From the first line to the last, reproduce the records exactly.

──────── The data

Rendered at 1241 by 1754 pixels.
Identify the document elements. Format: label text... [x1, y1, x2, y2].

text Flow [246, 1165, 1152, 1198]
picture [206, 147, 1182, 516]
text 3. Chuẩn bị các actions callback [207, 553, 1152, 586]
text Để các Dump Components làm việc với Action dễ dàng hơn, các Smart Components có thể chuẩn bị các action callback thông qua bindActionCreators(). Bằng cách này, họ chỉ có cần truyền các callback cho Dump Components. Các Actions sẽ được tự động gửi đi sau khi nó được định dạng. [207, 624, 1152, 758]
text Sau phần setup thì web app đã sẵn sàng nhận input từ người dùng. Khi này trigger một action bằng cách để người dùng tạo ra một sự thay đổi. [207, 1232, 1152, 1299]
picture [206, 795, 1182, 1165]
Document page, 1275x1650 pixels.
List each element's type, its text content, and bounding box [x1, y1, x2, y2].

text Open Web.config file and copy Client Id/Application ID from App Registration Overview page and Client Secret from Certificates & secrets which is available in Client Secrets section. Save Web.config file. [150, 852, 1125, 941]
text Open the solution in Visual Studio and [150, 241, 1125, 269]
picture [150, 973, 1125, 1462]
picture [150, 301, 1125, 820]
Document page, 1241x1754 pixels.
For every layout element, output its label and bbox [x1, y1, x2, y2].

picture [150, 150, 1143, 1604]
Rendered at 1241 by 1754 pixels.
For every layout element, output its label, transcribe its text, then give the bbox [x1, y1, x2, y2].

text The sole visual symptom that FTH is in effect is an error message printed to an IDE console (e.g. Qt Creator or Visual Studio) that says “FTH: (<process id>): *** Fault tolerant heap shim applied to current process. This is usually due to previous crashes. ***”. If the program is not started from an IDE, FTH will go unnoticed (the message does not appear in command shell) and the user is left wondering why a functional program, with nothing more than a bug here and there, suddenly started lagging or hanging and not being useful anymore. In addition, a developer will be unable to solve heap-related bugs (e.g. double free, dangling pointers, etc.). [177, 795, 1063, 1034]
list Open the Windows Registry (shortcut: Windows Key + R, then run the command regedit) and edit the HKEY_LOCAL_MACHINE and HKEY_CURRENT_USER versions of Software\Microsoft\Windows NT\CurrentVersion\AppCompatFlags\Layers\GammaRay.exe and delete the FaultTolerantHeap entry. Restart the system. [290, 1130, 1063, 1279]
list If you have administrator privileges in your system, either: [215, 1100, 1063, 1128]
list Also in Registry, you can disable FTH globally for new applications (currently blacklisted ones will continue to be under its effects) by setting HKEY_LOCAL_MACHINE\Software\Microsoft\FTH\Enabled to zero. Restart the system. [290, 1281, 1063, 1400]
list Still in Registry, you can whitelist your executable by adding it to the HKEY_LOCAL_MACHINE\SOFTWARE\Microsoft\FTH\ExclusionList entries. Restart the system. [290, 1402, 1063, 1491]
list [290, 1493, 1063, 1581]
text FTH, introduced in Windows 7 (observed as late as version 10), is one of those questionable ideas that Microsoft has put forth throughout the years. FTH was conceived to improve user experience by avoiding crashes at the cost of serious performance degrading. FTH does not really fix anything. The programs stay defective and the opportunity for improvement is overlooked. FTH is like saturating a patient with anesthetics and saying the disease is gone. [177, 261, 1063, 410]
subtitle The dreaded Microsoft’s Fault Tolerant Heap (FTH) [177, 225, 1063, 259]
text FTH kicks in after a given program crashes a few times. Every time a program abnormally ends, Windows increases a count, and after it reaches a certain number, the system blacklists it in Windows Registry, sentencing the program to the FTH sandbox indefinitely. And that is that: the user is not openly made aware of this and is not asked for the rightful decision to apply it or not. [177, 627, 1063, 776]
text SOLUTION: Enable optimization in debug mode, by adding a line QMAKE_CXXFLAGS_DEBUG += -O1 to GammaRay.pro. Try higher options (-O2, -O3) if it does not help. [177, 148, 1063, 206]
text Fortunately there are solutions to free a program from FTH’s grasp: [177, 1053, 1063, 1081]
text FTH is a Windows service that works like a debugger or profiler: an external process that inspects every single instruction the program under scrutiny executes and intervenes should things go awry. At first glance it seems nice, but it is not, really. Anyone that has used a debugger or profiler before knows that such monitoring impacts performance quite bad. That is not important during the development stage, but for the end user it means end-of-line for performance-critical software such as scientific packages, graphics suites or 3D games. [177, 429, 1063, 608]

────────────────

__Exercise result__.
Rendered at 1241 by 1754 pixels.
Identify the document elements. Format: label text... [x1, y1, x2, y2].

text Flow [246, 1165, 1152, 1198]
picture [206, 147, 1182, 516]
text 3. Chuẩn bị các actions callback [207, 553, 1152, 586]
text Để các Dump Components làm việc với Action dễ dàng hơn, các Smart Components có thể chuẩn bị các action callback thông qua bindActionCreators(). Bằng cách này, họ chỉ có cần truyền các callback cho Dump Components. Các Actions sẽ được tự động gửi đi sau khi nó được định dạng. [207, 624, 1152, 758]
text Sau phần setup thì web app đã sẵn sàng nhận input từ người dùng. Khi này trigger một action bằng cách để người dùng tạo ra một sự thay đổi. [207, 1232, 1152, 1299]
picture [206, 795, 1182, 1165]
Document page, 1275x1650 pixels.
List each element's type, its text content, and bounding box [x1, y1, x2, y2].

text Open Web.config file and copy Client Id/Application ID from App Registration Overview page and Client Secret from Certificates & secrets which is available in Client Secrets section. Save Web.config file. [150, 852, 1125, 941]
text Open the solution in Visual Studio and [150, 241, 1125, 269]
picture [150, 973, 1125, 1462]
picture [150, 301, 1125, 820]
Document page, 1241x1754 pixels.
For every layout element, output its label and bbox [x1, y1, x2, y2].

picture [150, 150, 1143, 1604]
Rendered at 1241 by 1754 pixels.
For every layout element, output its label, transcribe its text, then give the bbox [x1, y1, x2, y2].

text The sole visual symptom that FTH is in effect is an error message printed to an IDE console (e.g. Qt Creator or Visual Studio) that says “FTH: (<process id>): *** Fault tolerant heap shim applied to current process. This is usually due to previous crashes. ***”. If the program is not started from an IDE, FTH will go unnoticed (the message does not appear in command shell) and the user is left wondering why a functional program, with nothing more than a bug here and there, suddenly started lagging or hanging and not being useful anymore. In addition, a developer will be unable to solve heap-related bugs (e.g. double free, dangling pointers, etc.). [177, 795, 1063, 1034]
list Open the Windows Registry (shortcut: Windows Key + R, then run the command regedit) and edit the HKEY_LOCAL_MACHINE and HKEY_CURRENT_USER versions of Software\Microsoft\Windows NT\CurrentVersion\AppCompatFlags\Layers\GammaRay.exe and delete the FaultTolerantHeap entry. Restart the system. [290, 1130, 1063, 1279]
list If you have administrator privileges in your system, either: [215, 1100, 1063, 1128]
list Also in Registry, you can disable FTH globally for new applications (currently blacklisted ones will continue to be under its effects) by setting HKEY_LOCAL_MACHINE\Software\Microsoft\FTH\Enabled to zero. Restart the system. [290, 1281, 1063, 1400]
list Still in Registry, you can whitelist your executable by adding it to the HKEY_LOCAL_MACHINE\SOFTWARE\Microsoft\FTH\ExclusionList entries. Restart the system. [290, 1402, 1063, 1491]
list [290, 1493, 1063, 1581]
text FTH, introduced in Windows 7 (observed as late as version 10), is one of those questionable ideas that Microsoft has put forth throughout the years. FTH was conceived to improve user experience by avoiding crashes at the cost of serious performance degrading. FTH does not really fix anything. The programs stay defective and the opportunity for improvement is overlooked. FTH is like saturating a patient with anesthetics and saying the disease is gone. [177, 261, 1063, 410]
subtitle The dreaded Microsoft’s Fault Tolerant Heap (FTH) [177, 225, 1063, 259]
text FTH kicks in after a given program crashes a few times. Every time a program abnormally ends, Windows increases a count, and after it reaches a certain number, the system blacklists it in Windows Registry, sentencing the program to the FTH sandbox indefinitely. And that is that: the user is not openly made aware of this and is not asked for the rightful decision to apply it or not. [177, 627, 1063, 776]
text SOLUTION: Enable optimization in debug mode, by adding a line QMAKE_CXXFLAGS_DEBUG += -O1 to GammaRay.pro. Try higher options (-O2, -O3) if it does not help. [177, 148, 1063, 206]
text Fortunately there are solutions to free a program from FTH’s grasp: [177, 1053, 1063, 1081]
text FTH is a Windows service that works like a debugger or profiler: an external process that inspects every single instruction the program under scrutiny executes and intervenes should things go awry. At first glance it seems nice, but it is not, really. Anyone that has used a debugger or profiler before knows that such monitoring impacts performance quite bad. That is not important during the development stage, but for the end user it means end-of-line for performance-critical software such as scientific packages, graphics suites or 3D games. [177, 429, 1063, 608]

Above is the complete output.